Change every "bounding box" to "enclosing box" in the material below and give the lines back with nothing else altered. Leave the pictures out of your answer.

_Extracted records_
##############################

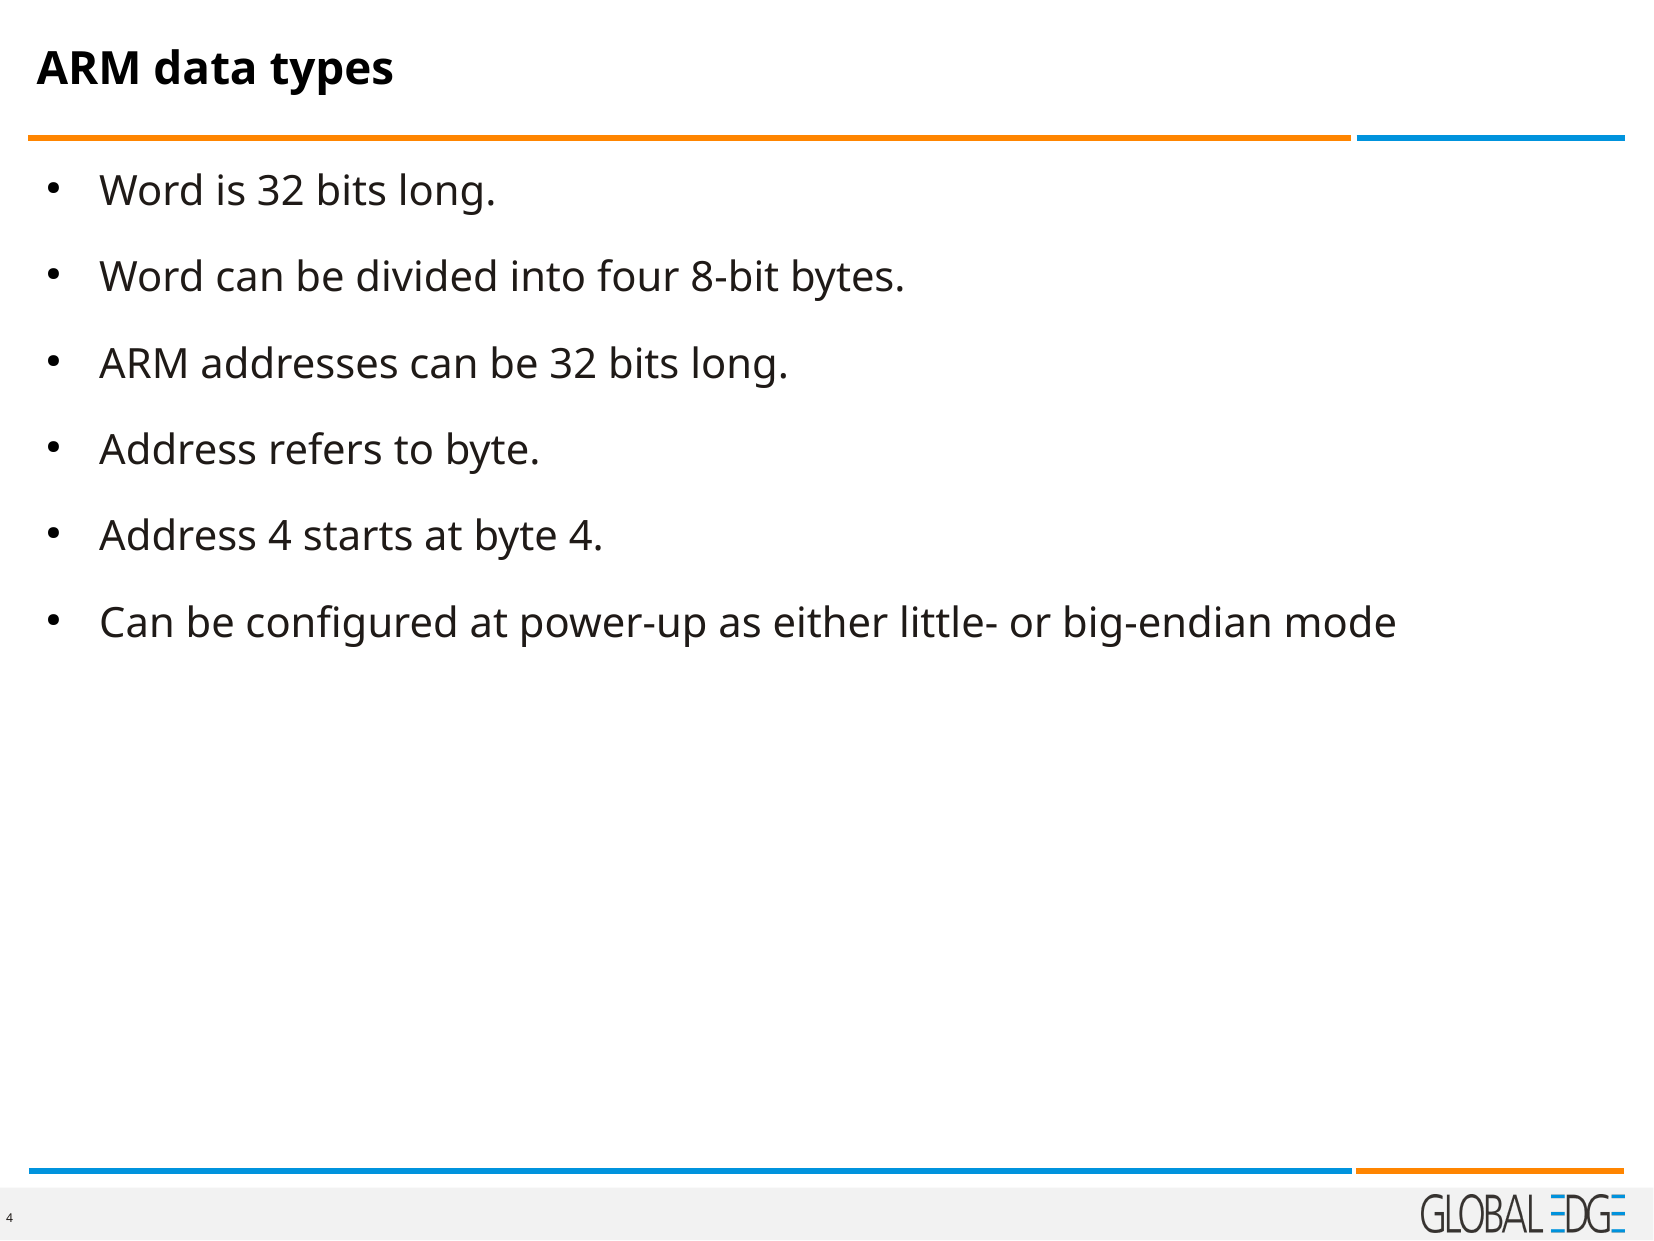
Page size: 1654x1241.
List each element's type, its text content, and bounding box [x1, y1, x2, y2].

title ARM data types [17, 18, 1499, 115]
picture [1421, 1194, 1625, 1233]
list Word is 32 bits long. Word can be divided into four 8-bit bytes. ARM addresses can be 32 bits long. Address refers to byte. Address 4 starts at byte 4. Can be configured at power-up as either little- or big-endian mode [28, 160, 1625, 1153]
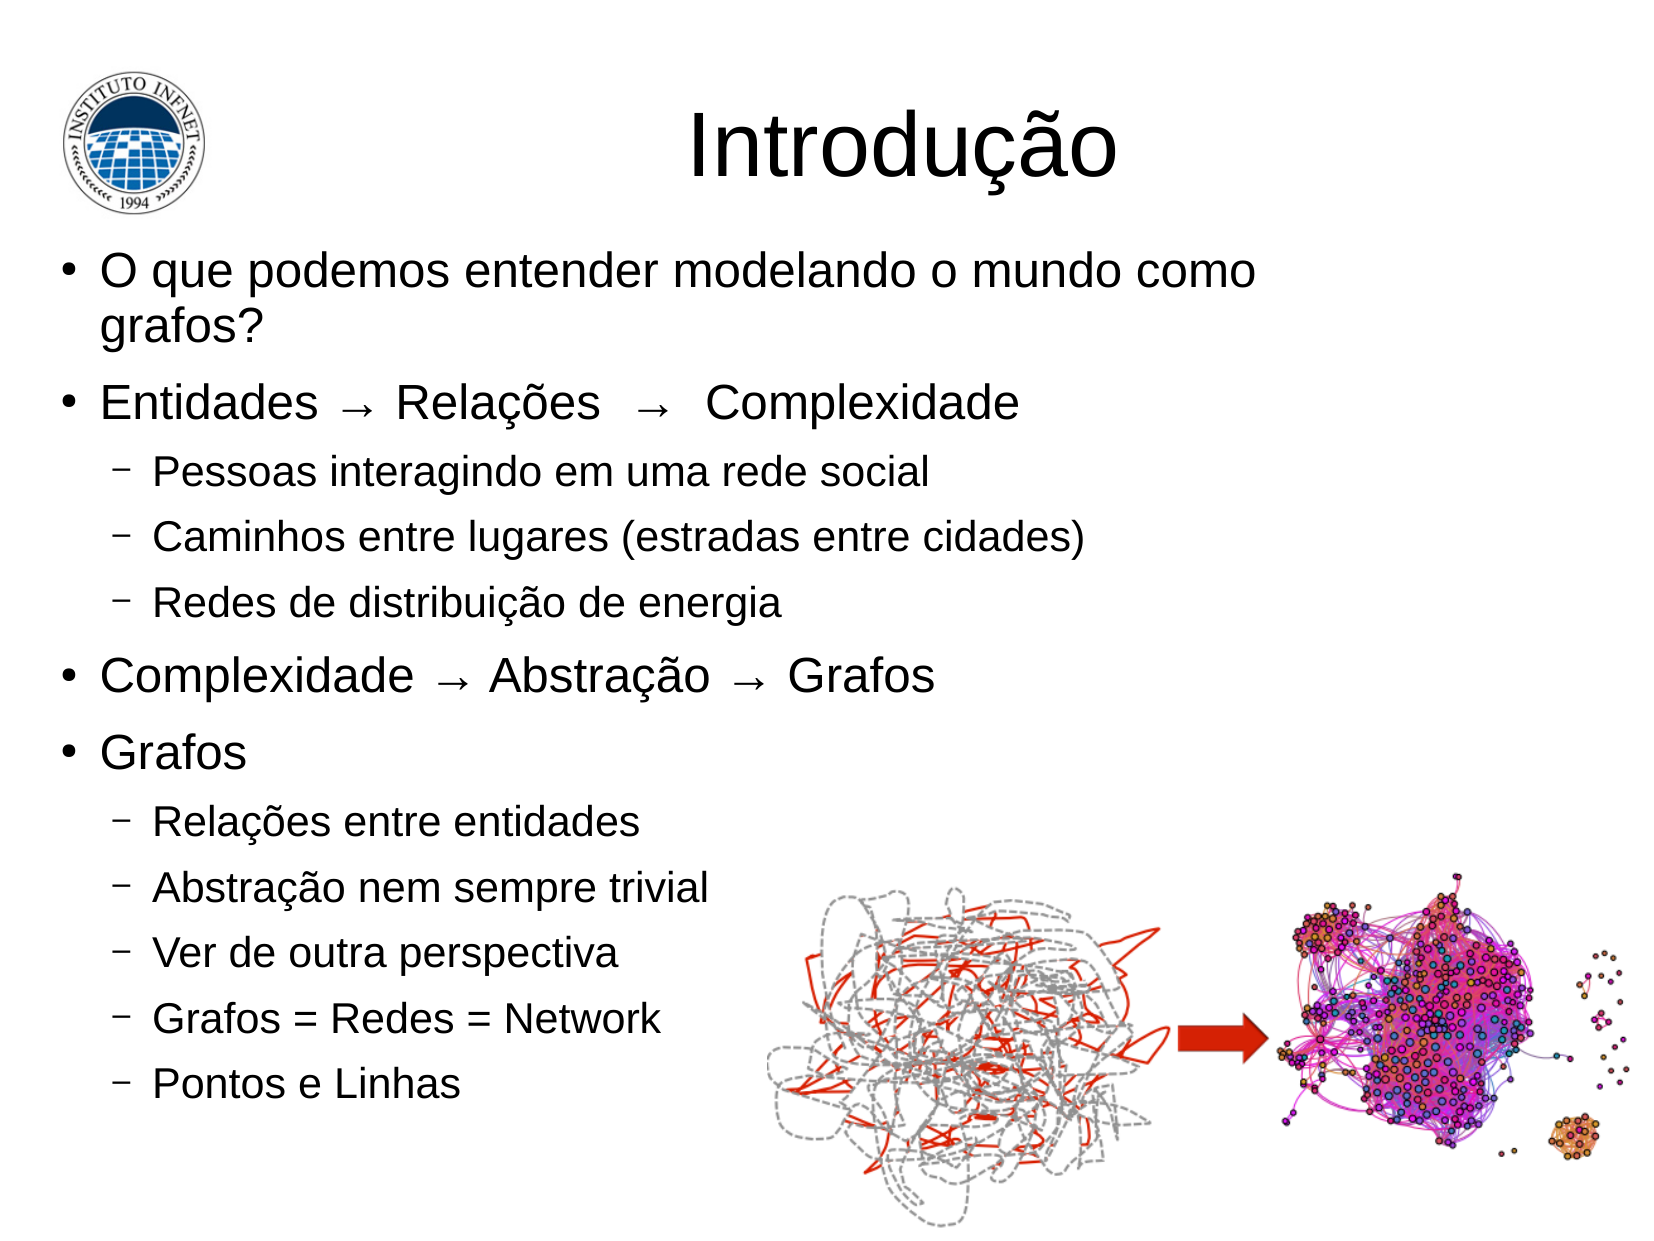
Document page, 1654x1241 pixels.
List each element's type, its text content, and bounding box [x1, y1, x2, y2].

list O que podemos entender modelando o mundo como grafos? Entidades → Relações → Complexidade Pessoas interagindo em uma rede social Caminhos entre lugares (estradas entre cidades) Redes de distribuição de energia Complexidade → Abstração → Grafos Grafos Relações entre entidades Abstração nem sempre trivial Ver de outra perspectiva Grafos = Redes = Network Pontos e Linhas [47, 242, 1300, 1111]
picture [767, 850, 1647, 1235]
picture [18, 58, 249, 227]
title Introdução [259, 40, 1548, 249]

##############################

_Full answer_
Page size: 1654x1241.
List each element's type, its text content, and enclosing box [x1, y1, x2, y2].

title ARM data types [17, 18, 1499, 115]
picture [1421, 1194, 1625, 1233]
list Word is 32 bits long. Word can be divided into four 8-bit bytes. ARM addresses can be 32 bits long. Address refers to byte. Address 4 starts at byte 4. Can be configured at power-up as either little- or big-endian mode [28, 160, 1625, 1153]
Document page, 1654x1241 pixels.
List each element's type, its text content, and enclosing box [x1, y1, x2, y2].

list O que podemos entender modelando o mundo como grafos? Entidades → Relações → Complexidade Pessoas interagindo em uma rede social Caminhos entre lugares (estradas entre cidades) Redes de distribuição de energia Complexidade → Abstração → Grafos Grafos Relações entre entidades Abstração nem sempre trivial Ver de outra perspectiva Grafos = Redes = Network Pontos e Linhas [47, 242, 1300, 1111]
picture [767, 850, 1647, 1235]
picture [18, 58, 249, 227]
title Introdução [259, 40, 1548, 249]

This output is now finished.